If you're nursing a Christmas hangover on your credit cards, make sure you're paying as little interest as possible in the New Year. There are still a number of 0 per cent balance transfer deals, and while most will charge a fee, there are still a handful that don't. Britannia Building Society is offering a 0 per cent balance transfer offer, with no fee. However, it is only valid for five months.

If you're looking for a longer interest-free period, Virgin Money offers a 0 per cent balance transfer for 15 months. However, it charges a fee of 2.89 per cent on the transfer. As always, watch out for the rate you'll be paying at the end of these introductory rates.

For the lowest interest rate on the life of a card, Barclaycard is offering the best deal, at 6.8 per cent for new purchases and balance transfers (subject to a 2.5 per cent fee).

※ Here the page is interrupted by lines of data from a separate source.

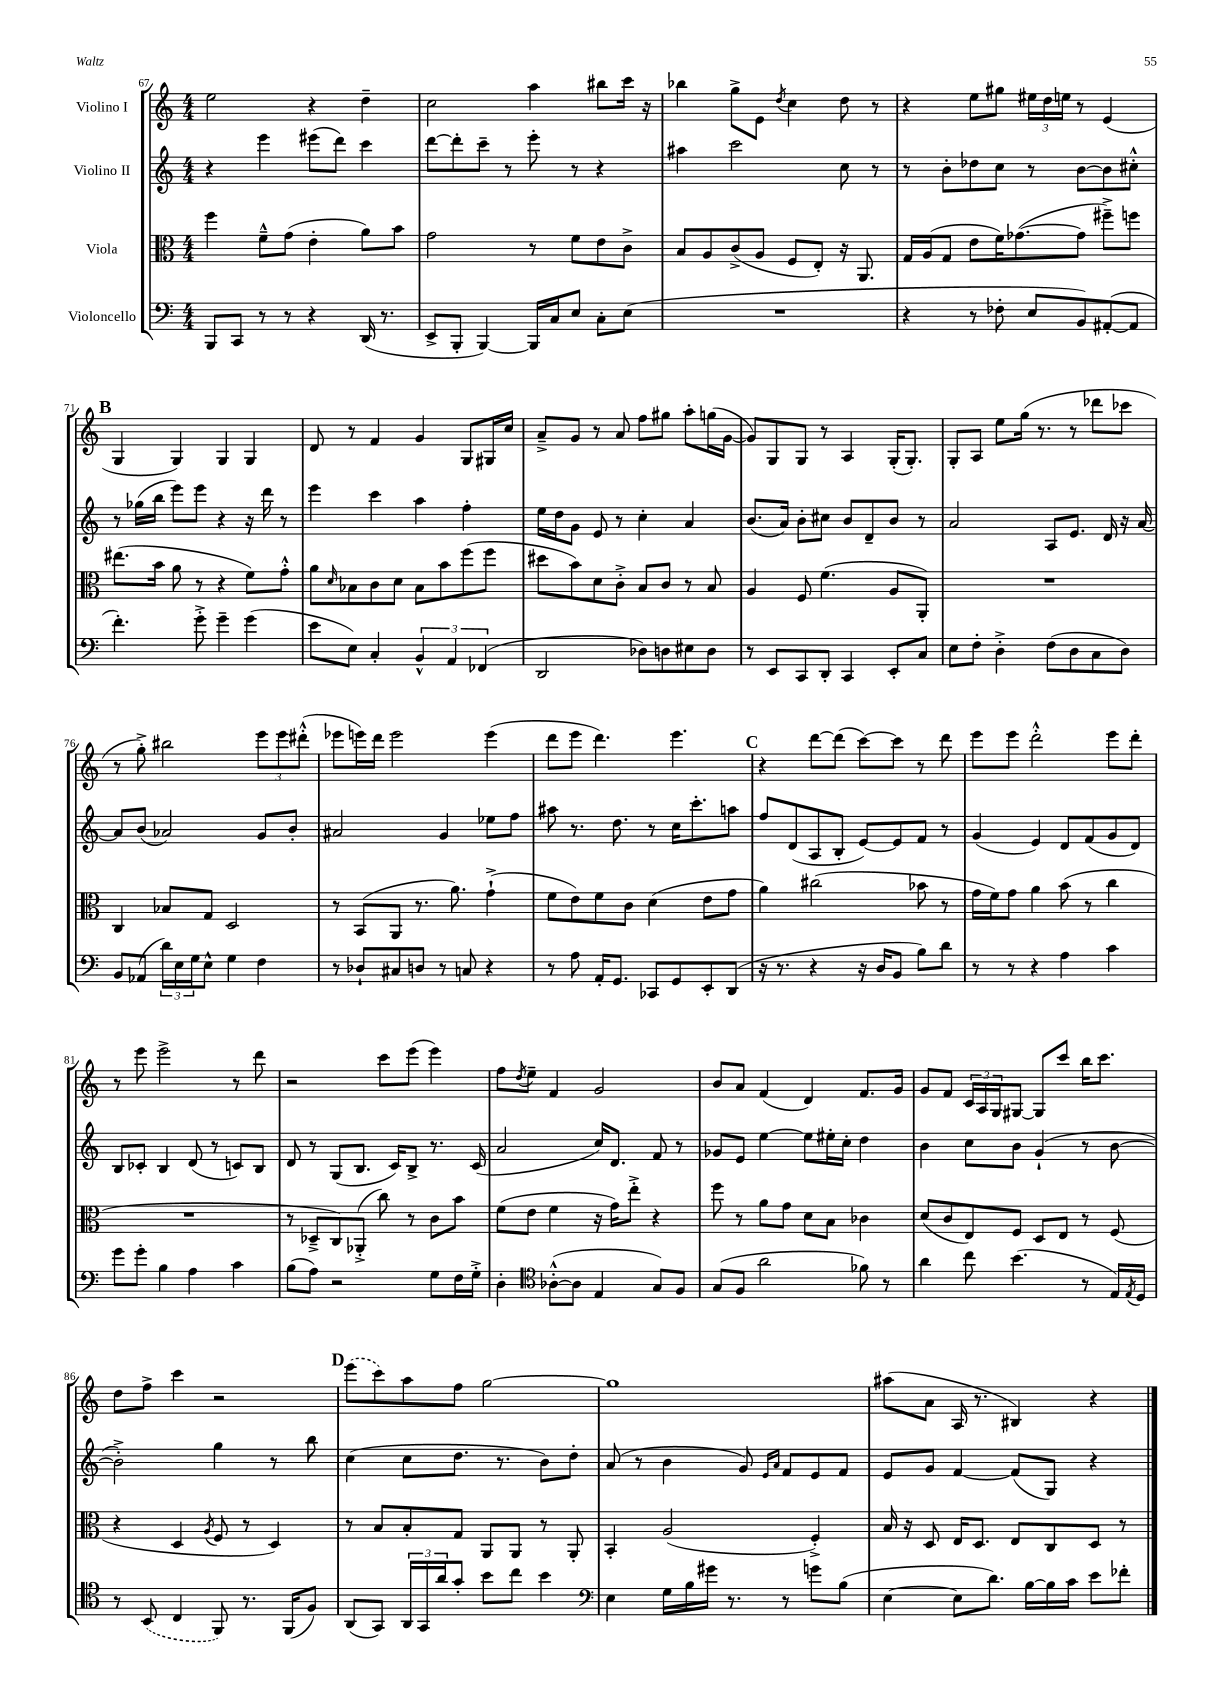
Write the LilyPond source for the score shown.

<<
\new StaffGroup <<
\new Staff = "s0" \with { instrumentName = "Violino I" } {
    \clef treble \key c \major \numericTimeSignature \time 4/4
    e''2 r4 d''4-- |
    c''2 a''4 bis''8 c'''16 r16 |
    bes''4 g''8-> e'8 \acciaccatura { d''8 } c''4 d''8 r8 |
    r4 e''8 gis''8 \tuplet 3/2 { eis''16 d''16 e''16 } r8 e'4( |
    \mark \markup { \bold "B" } g4 g4) g4 g4 |
    d'8 r8 f'4 g'4 g8 gis16 c''16 |
    a'8---> g'8 r8 a'8 f''8 gis''8 a''8-. g''16( g'16~ |
    g'8) g8 g8 r8 a4 g16-.( g8.-.) |
    g8-. a8 e''8 g''16( r8. r8 des'''8 ces'''8 |
    r8 g''8-.->) bis''2 \tuplet 3/2 { e'''8 e'''8 dis'''8-.-^( } |
    ees'''8 e'''16) d'''16 e'''2 e'''4( |
    d'''8 e'''8 d'''4.) e'''4. |
    \mark \markup { \bold "C" } r4 d'''8~ d'''8( c'''8~) c'''8 r8 d'''8 |
    e'''8 e'''8 d'''2-.-^ e'''8 d'''8-. |
    r8 e'''8 e'''2-> r8 d'''8 |
    r2 c'''8 e'''8( e'''4) |
    f''8 \acciaccatura { d''8 } e''8-- f'4 g'2 |
    b'8 a'8 f'4( d'4) f'8. g'16 |
    g'8 f'8 \tuplet 3/2 { c'16 a16 g16 } gis8~ gis8 c'''8 b''16 c'''8. |
    d''8 f''8-> c'''4 r2 |
    \mark \markup { \bold "D" } \once \slurDashed e'''8( c'''8) a''8 f''8 g''2~ |
    g''1 |
    ais''8( a'8 a16 r8. bis4) r4 \bar "|." |
}
\new Staff = "s1" \with { instrumentName = "Violino II" } {
    \clef treble \key c \major \numericTimeSignature \time 4/4
    r4 e'''4 eis'''8( d'''8) c'''4 |
    d'''8~ d'''8-. c'''8-- r8 e'''8-. r8 r4 |
    ais''4 c'''2 c''8 r8 |
    r8 b'8-. des''8 c''8 r8 b'8~ b'8 cis''8-.-^ |
    \mark \markup { \bold "B" } r8 ges''16( b''16 e'''8) e'''8 r4 r16 d'''16 r8 |
    e'''4 c'''4 a''4 f''4-. |
    e''16 d''16 g'8 e'8 r8 c''4-. a'4 |
    b'8.( a'16) b'8-. cis''8 b'8 d'8-- b'8 r8 |
    a'2 a8 e'8. d'16 r16 a'16~ |
    a'8 b'8( aes'2) g'8 b'8-. |
    ais'2 g'4 ees''8 f''8 |
    ais''8 r8. d''8. r8 c''16 c'''8.-. a''8 |
    \mark \markup { \bold "C" } f''8 d'8( a8 b8-. e'8~) e'8 f'8 r8 |
    g'4( e'4) d'8 f'8( g'8 d'8) |
    b8 ces'8-. b4 d'8( r8 c'8) b8 |
    d'8 r8 g8( b8. c'16) b8-> r8. c'16( |
    a'2 c''16) d'8. f'8 r8 |
    ges'8 e'8 e''4~ e''8 eis''16-. c''16-. d''4 |
    b'4 c''8 b'8 g'4-!( r8 b'8~ |
    b'2-.->) g''4 r8 b''8 |
    \mark \markup { \bold "D" } c''4( c''8 d''8. r8. b'8) d''8-. |
    a'8( r8 b'4 g'8) \grace { e'16 a'16 } f'8 e'8 f'8 |
    e'8 g'8 f'4~ f'8( g8) r4 \bar "|." |
}
\new Staff = "s2" \with { instrumentName = "Viola" } {
    \clef alto \key c \major \numericTimeSignature \time 4/4
    f''4 f'8---^ g'8( e'4-. a'8) b'8 |
    g'2 r8 f'8 e'8 c'8-> |
    b8 a8 c'8->( a8 f8 e8-.) r16 a,8. |
    g16 a16( g8 e'8 f'16) ges'8.~( ges'8 fis''8--->) f''8 |
    \mark \markup { \bold "B" } eis''8.( b'16 a'8 r8 r4 f'8) g'8-.-^ |
    a'8 \grace { d'16 } bes8 c'8 d'8 bes8 b'8 f''8( f''8 |
    dis''8 b'8) d'8 c'8-.-> b8 c'8 r8 b8 |
    a4 f8 f'4.( a8 a,8-.) |
    R1 |
    c4 bes8 g8 d2 |
    r8 b,8( a,8 r8. a'8.) g'4-!->( |
    f'8 e'8) f'8 c'8 d'4( e'8 g'8 |
    \mark \markup { \bold "C" } a'4) cis''2( bes'8 r8 |
    g'16 f'16) g'8 a'4 b'8( r8 c''4 |
    R1 |
    r8 des8---> c8) aes,8-.->( c''8) r8 c'8 b'8 |
    f'8( e'8 f'4 r16 g'16) e''8-.-> r4 |
    f''8 r8 a'8 g'8 d'8 b8 ces'4 |
    d'8( c'8 e8) f8 d8 e8 r8 f8( |
    r4 d4 \acciaccatura { a8 } f8 r8 d4) |
    \mark \markup { \bold "D" } r8 b8 b8-. g8 a,8 a,8 r8 a,8-. |
    b,4-. a2( f4-.->) |
    b16 r16 d8 e16 d8. e8 c8 d8 r8 \bar "|." |
}
\new Staff = "s3" \with { instrumentName = "Violoncello" } {
    \clef bass \key c \major \numericTimeSignature \time 4/4
    b,,8 c,8 r8 r8 r4 d,16( r8. |
    e,8-> b,,8-. b,,4~) b,,16 c16 e8 c8-. e8( |
    R1 |
    r4 r8 fes8-. e8 b,8) ais,8~-.( ais,8 |
    \mark \markup { \bold "B" } f'4.-.) g'8-.-> g'4-- g'4( |
    e'8 e8) c4-. \tuplet 3/2 { b,4-^ a,4 fes,4( } |
    d,2 des8) d8 eis8 d8 |
    r8 e,8 c,8 d,8-. c,4 e,8-. c8 |
    e8 f8-. d4-.-> f8( d8 c8 d8) |
    b,8 aes,8( \tuplet 3/2 { d'16) e16 g16 } e8-^ g4 f4 |
    r8 des8-! cis8 d8 r8 c8 r4 |
    r8 a8 a,16-. g,8. ces,8 g,8 e,8-. d,8( |
    \mark \markup { \bold "C" } r16 r8. r4 r16 d16 b,8 b8) d'8 |
    r8 r8 r4 a4 c'4 |
    g'8 g'8-. b4 a4 c'4 |
    b8( a8) r2 g8 f16 g16-.-> |
    d4-. \clef tenor aes8~-.-^( aes8 e4 g8) f8 |
    g8( f8 a'2 fes'8) r8 |
    a'4 c''8 b'4.( r8 e16) \acciaccatura { e8 } d16 |
    r8 \once \slurDashed b,8( c4 f,8) r8. f,16( f8) |
    \mark \markup { \bold "D" } a,8( g,8) \tuplet 3/2 { a,16 g,16 a'16 } g'8-. b'8 c''8 b'4 |
    \clef bass e4 g16 b16 gis'16 r8. r8 g'8 b8( |
    e4~ e8 d'8.) b16~ b16 c'16 e'8 fes'8-. \bar "|." |
}
>>
>>
\layout { \context { \Score currentBarNumber = #67 } }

With credit conditions hardening, you'll need to have a good credit record to pick up the best deals. "The best new deals are likely to be reserved for those with an angelic credit score," says Steve Willey of Moneysupermarket. "Those with even a slight blemish could see their credit limit reduced without warning as lenders review their existing portfolios and attempt to protect themselves from any potential bad debts."

Request and check your credit report, and take measures, such as ensuring you are enrolled on your electoral register, and setting up direct debits to meet monthly payments, to protect your score.

Savings

When it comes to savings, the consumer is in the driving seat as the financial institutions fight for your money in the midst of the credit crunch. And the number of people moving around for the best rate is increasing. If you haven't reviewed your savings account recently, the chances are you're not getting the best rate and are missing out on valuable interest each month.

The best Mini Cash ISA rates, like the one offered by Saffron Building Society, come in at around 6.30 per cent. Meanwhile regular saver rates are also healthy, with Skipton Building Society offering savers 7.55 per cent.

Otherwise the best savings rates are found online or by post. Heritable Bank's Easy Access Account offers savers 6.46 per cent for investments over £1,000. Newcastle Building Society's NewcastleNet offers online savers a rate of 6.43 per cent for amounts over £250, and IceSave's Easy Access Savings account comes in at 6.30 per cent.